**Given exercise 1:**
Copy out the passage on chain skipping word for word.
++++ Source extract
By this clue, and the information you are giving that the skipping occurs on just the smallest rear cogs, the chain tension is the suspect here.

The rear derailleur is not putting enough tension on the chain when on the smaller cogs, and that will induce the skipping you are experiencing, as the chain wrap around the rear cogs will be reduced, and without the tension it is prone to skip.

It is possible that your rear derailleur is a bit "gummed up" such that it is not reliably putting tension in the small cog position. One test you can try to verify this is to see if the rear derailleur can be rotated more by hand to tension the chain when on the smallest cog. If so, then ride the bike to test it for skipping. If it does not skip, you have likely found the culprit. Note that if the derailleur moves back to its previous position (from a bump or vibration while doing the test ride), it may start skipping again.
++++++++
**Given exercise 2:**
Swap "depth" for "distance" in the stretch of the records from their start through the line containing "hole(context, id +", and give those lines again with everything else unchanged. Leave the pictures out.
++++ Task material
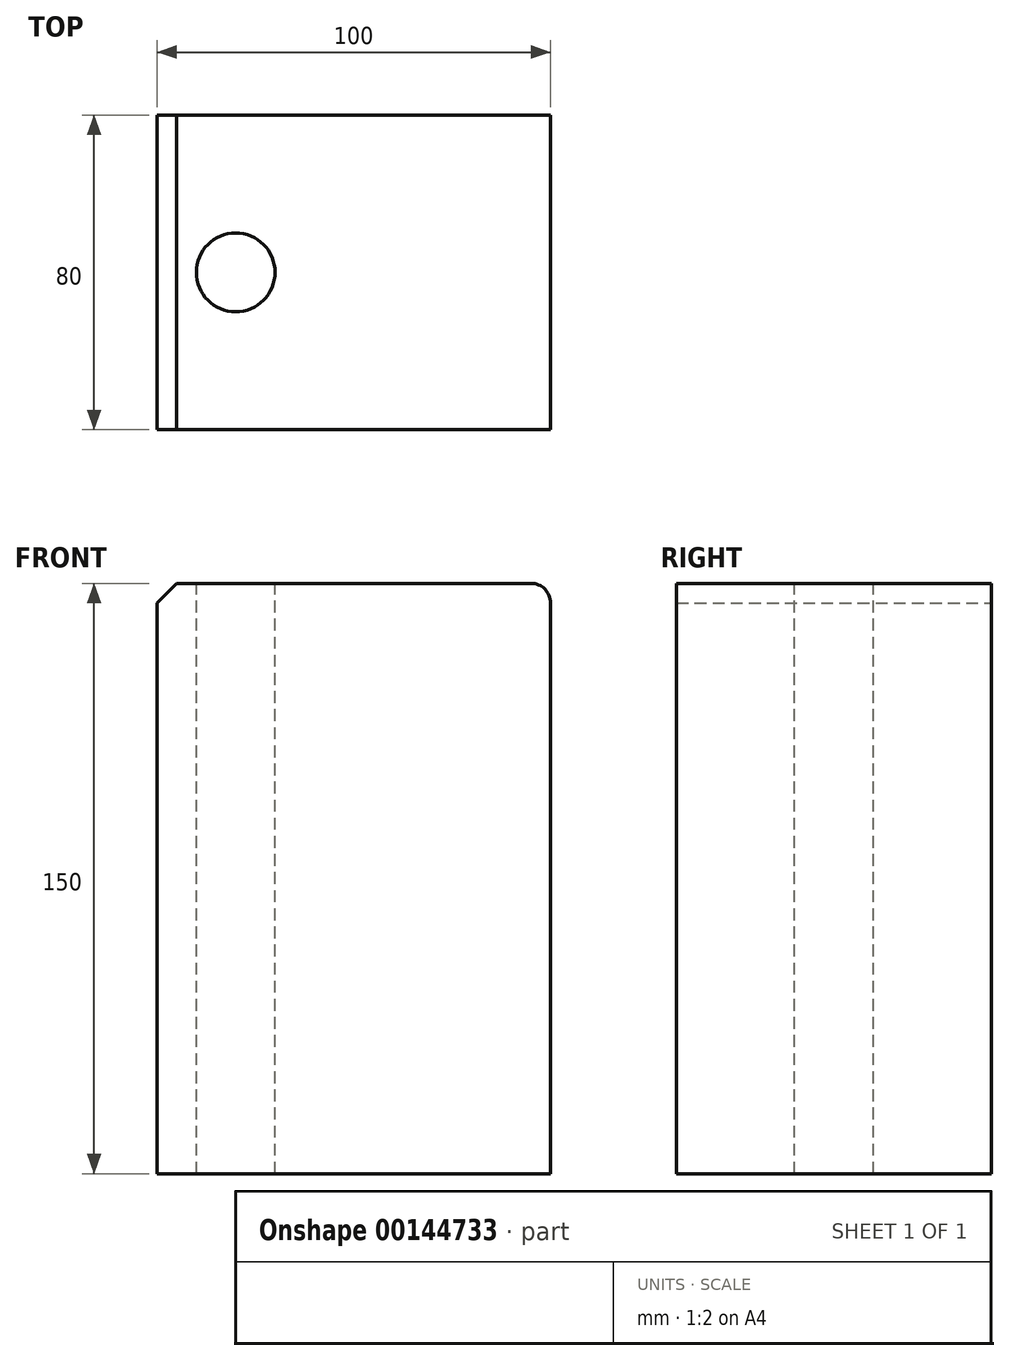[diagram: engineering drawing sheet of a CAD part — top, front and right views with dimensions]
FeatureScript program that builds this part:
annotation { "Feature Type Name" : "Feature", "Feature Type Description" : "" }
export const myFeature = defineFeature(function(context is Context, id is Id, definition is map)
    precondition{}
    {
        {
            var Q0;
            Q0=qCreatedBy(makeId("Front.planeOp"),FACE);
            var sketch = newSketch(context, id + "F0", { "sketchPlane" : qUnion([Q0])});
            skLineSegment(sketch, "E0.bottom", {"start": v(50, 75) * mm, "end": v(-50, 75) * mm});
            skLineSegment(sketch, "E0.top", {"start": v(50, -75) * mm, "end": v(-50, -75) * mm});
            skLineSegment(sketch, "E0.left", {"start": v(50, 75) * mm, "end": v(50, -75) * mm});
            skLineSegment(sketch, "E0.right", {"start": v(-50, 75) * mm, "end": v(-50, -75) * mm});
            skPoint(sketch, "E0.middle", {"position": v(0, 0) * mm});
            skSolve(sketch);
        }
        {
            var Q0;
            Q0 = qSketchRegion(id + "F0", true);
            extrude(context, id + "F1", {"entities" : qUnion([Q0]), "endBound" : BoundingType.SYMMETRIC, "depth" : 80 * mm});
        }
        {
            var Q0;
            Q0=makeQuery(id+"F1.opExtrude","SWEPT_FACE",FACE,{"disambiguationData":[OSD([sQuery(id+"F0.wireOp",EDGE,"E0.bottom")])]});
            var sketch = newSketch(context, id + "F2", { "sketchPlane" : qUnion([Q0])});
            skCircle(sketch, "E1", {"center": v(-30, 0) * mm, "radius": 5 * mm});
            skSolve(sketch);
        }
        {
            var Q0;
            Q0=sQuery(id+"F2.wireOp",VERTEX,"E1.center");
            var Q1;
            Q1=makeQuery(id+"F1.opExtrude","SWEPT_BODY",BODY,{"disambiguationData":[OSD([sQuery(id+"F0.wireOp",EDGE,"E0.bottom"),sQuery(id+"F0.wireOp",EDGE,"E0.top"),sQuery(id+"F0.wireOp",EDGE,"E0.left"),sQuery(id+"F0.wireOp",EDGE,"E0.right")])]});
            hole(context, id + "F3", {"style" : HoleStyle.SIMPLE, "endStyle" : HoleEndStyle.THROUGH, "standardTappedOrClearance" : lookupTablePath({ "standard" : "ISO", "size" : "20", "type" : "Drilled" }), "standardBlindInLast" : lookupTablePath({ "standard" : "ISO", "size" : "20", "type" : "Drilled" }), "holeDiameter" : 20 * mm, "locations" : qUnion([Q0]), "scope" : qUnion([Q1]), "isTappedThrough" : true});
        }
        {
            var Q0;
            Q0=makeQuery(id+"F1.opExtrude","SWEPT_EDGE",EDGE,{"disambiguationData":[OSD([sQuery(id+"F0.wireOp",EDGE,"E0.bottom"),sQuery(id+"F0.wireOp",EDGE,"E0.right")])]});
            chamfer(context, id + "F4", {"entities" : qUnion([Q0]), "width" : 5 * mm, "tangentPropagation" : true});
        }
        {
            var Q0;
            Q0=makeQuery(id+"F1.opExtrude","SWEPT_EDGE",EDGE,{"disambiguationData":[OSD([sQuery(id+"F0.wireOp",EDGE,"E0.bottom"),sQuery(id+"F0.wireOp",EDGE,"E0.left")])]});
            fillet(context, id + "F5", {"entities" : qUnion([Q0]), "radius" : 5 * mm, "tangentPropagation" : true, "allowEdgeOverflow" : false});
        }
    });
++++++++
**Exercise solution 1:**
By this clue, and the information you are giving that the skipping occurs on just the smallest rear cogs, the chain tension is the suspect here.

The rear derailleur is not putting enough tension on the chain when on the smaller cogs, and that will induce the skipping you are experiencing, as the chain wrap around the rear cogs will be reduced, and without the tension it is prone to skip.

It is possible that your rear derailleur is a bit "gummed up" such that it is not reliably putting tension in the small cog position. One test you can try to verify this is to see if the rear derailleur can be rotated more by hand to tension the chain when on the smallest cog. If so, then ride the bike to test it for skipping. If it does not skip, you have likely found the culprit. Note that if the derailleur moves back to its previous position (from a bump or vibration while doing the test ride), it may start skipping again.

**Exercise solution 2:**
[diagram: engineering drawing sheet of a CAD part — top, front and right views with dimensions]
FeatureScript program that builds this part:
annotation { "Feature Type Name" : "Feature", "Feature Type Description" : "" }
export const myFeature = defineFeature(function(context is Context, id is Id, definition is map)
    precondition{}
    {
        {
            var Q0;
            Q0=qCreatedBy(makeId("Front.planeOp"),FACE);
            var sketch = newSketch(context, id + "F0", { "sketchPlane" : qUnion([Q0])});
            skLineSegment(sketch, "E0.bottom", {"start": v(50, 75) * mm, "end": v(-50, 75) * mm});
            skLineSegment(sketch, "E0.top", {"start": v(50, -75) * mm, "end": v(-50, -75) * mm});
            skLineSegment(sketch, "E0.left", {"start": v(50, 75) * mm, "end": v(50, -75) * mm});
            skLineSegment(sketch, "E0.right", {"start": v(-50, 75) * mm, "end": v(-50, -75) * mm});
            skPoint(sketch, "E0.middle", {"position": v(0, 0) * mm});
            skSolve(sketch);
        }
        {
            var Q0;
            Q0 = qSketchRegion(id + "F0", true);
            extrude(context, id + "F1", {"entities" : qUnion([Q0]), "endBound" : BoundingType.SYMMETRIC, "distance" : 80 * mm});
        }
        {
            var Q0;
            Q0=makeQuery(id+"F1.opExtrude","SWEPT_FACE",FACE,{"disambiguationData":[OSD([sQuery(id+"F0.wireOp",EDGE,"E0.bottom")])]});
            var sketch = newSketch(context, id + "F2", { "sketchPlane" : qUnion([Q0])});
            skCircle(sketch, "E1", {"center": v(-30, 0) * mm, "radius": 5 * mm});
            skSolve(sketch);
        }
        {
            var Q0;
            Q0=sQuery(id+"F2.wireOp",VERTEX,"E1.center");
            var Q1;
            Q1=makeQuery(id+"F1.opExtrude","SWEPT_BODY",BODY,{"disambiguationData":[OSD([sQuery(id+"F0.wireOp",EDGE,"E0.bottom"),sQuery(id+"F0.wireOp",EDGE,"E0.top"),sQuery(id+"F0.wireOp",EDGE,"E0.left"),sQuery(id+"F0.wireOp",EDGE,"E0.right")])]});
            hole(context, id + "F3", {"style" : HoleStyle.SIMPLE, "endStyle" : HoleEndStyle.THROUGH, "standardTappedOrClearance" : lookupTablePath({ "standard" : "ISO", "size" : "20", "type" : "Drilled" }), "standardBlindInLast" : lookupTablePath({ "standard" : "ISO", "size" : "20", "type" : "Drilled" }), "holeDiameter" : 20 * mm, "locations" : qUnion([Q0]), "scope" : qUnion([Q1]), "isTappedThrough" : true});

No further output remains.